The Surgical Story / by Reginald Crump

My mother and father arrive and I hop into the car. I've acquired more pain relief medication and finally antibiotics. This time a half step between the 800 milligrams of IB and the Percocet, which I assured the Dr's I didn't need to start taking yet.

Finally home in the house where I grew up, but unfortunately I would not be seeing my bedroom, up two flights of steps on the top level. That's ok, a comfy sofa and love seat will do or the bed that my grandfather use to sleep in, in my mom's office.

Mama fixed a light lunch and went uptown to pick up my new prescription. An hour or so passes and my phone rings again. This time it's Manchild eager to know what the Dr's had said (by this point I hadn't given anyone the full answer). Manchild pulled it out of me and I believe this time I said it loud enough for my mother to hear, "it's severely infected and if it's not taken care of he said I risk losing part of my leg."

Silence on the other end of the phone, followed by tears.

I console, trying to bring the bright side back into the picture. We talk a bit more before hanging up.

Most of that evening I spent wrapping my brain around having one leg and what it would take to bring that to the stage, photos and moving images. I had bad ass pirates on the brain.


I tossed and turned that night. Shifting on my new meds and my parents comfy sofa to the sound of HGTV playing in the background. Waking every time I needed to adjust to find comfort with a throbbing knee. It only hurt when I moved.

I woke up the next morning to breakfast, washed and prepared for the 30 minute drive to the original Riverside Hospital location. The one that was there before they built the Williamsburg version. The one where my grandmother passed away when I was 8 yrs old.

After passing by the entrance the first time, we finally arrived. I hobbled to the entrance of the building and sat in the first wheelchair I saw. It happened to be a size that I didn't need, which ultimately was too heavy for my mother to push. 

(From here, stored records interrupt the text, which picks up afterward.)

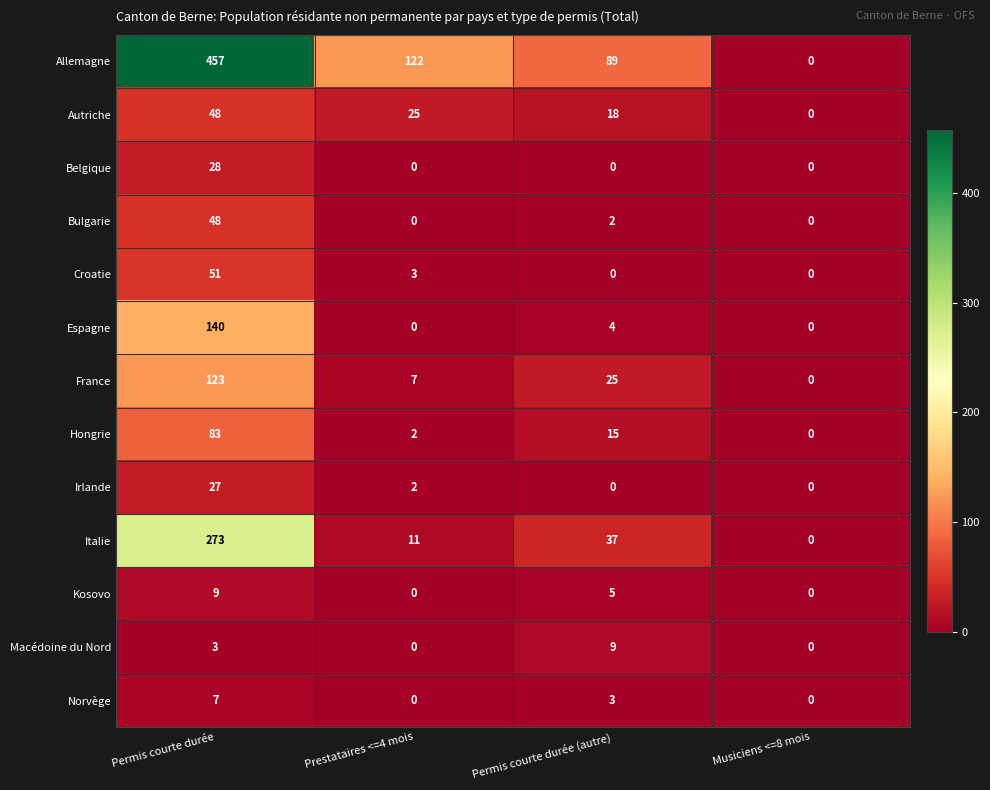

What is the sum of the Autriche values at Permis courte durée and Prestataires <=4 mois?

73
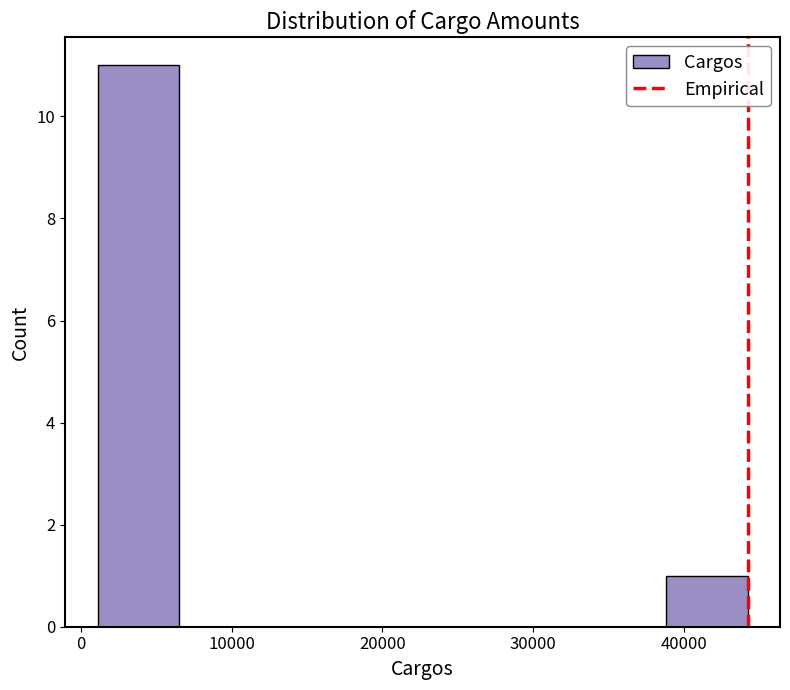

How tall is the bar that spans 1000 to 7000 on the x-axis? Neither the bar edges nor the heights are printed on the chart, so give them approximately, as read against the axes.

11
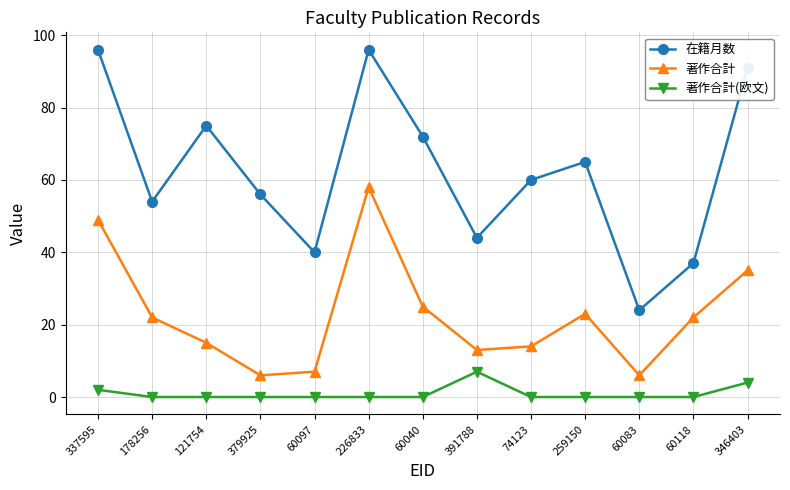

What is the difference between the second highest and second lowest values in the 在籍月数 series?

59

We eventually found our way to the right floor and of course had to go through a series of questions at the front desk. Healthcare insurance questions and an out of date insurance card. Everyone up to this point managed to click beyond the obvious to find what they needed to move me on through to the next level. Somehow this was taking longer than my nerves wanted it to. Finally we were told we could have a seat and wait.

"Mr. Crump?" My dad begins to shuffle beside me to prepare to stand. "No daddy this time they are calling me." He's gotten so use to being in this situation. My mom chuckles "you wait right here Reg, I'm gonna go back there with him."

My dad wouldn't be moving very far without us anyway, so he was content sitting there looking through magazines.

We enter the Dr's office, vitals are checked, I lift my sweat pant leg (now I'm wearing sweat pants because my mom joked me so much the day before about having jeans on that were so tight I couldn't pull them up over my swollen leg). I reveal the current state of what was once a harmless pimple.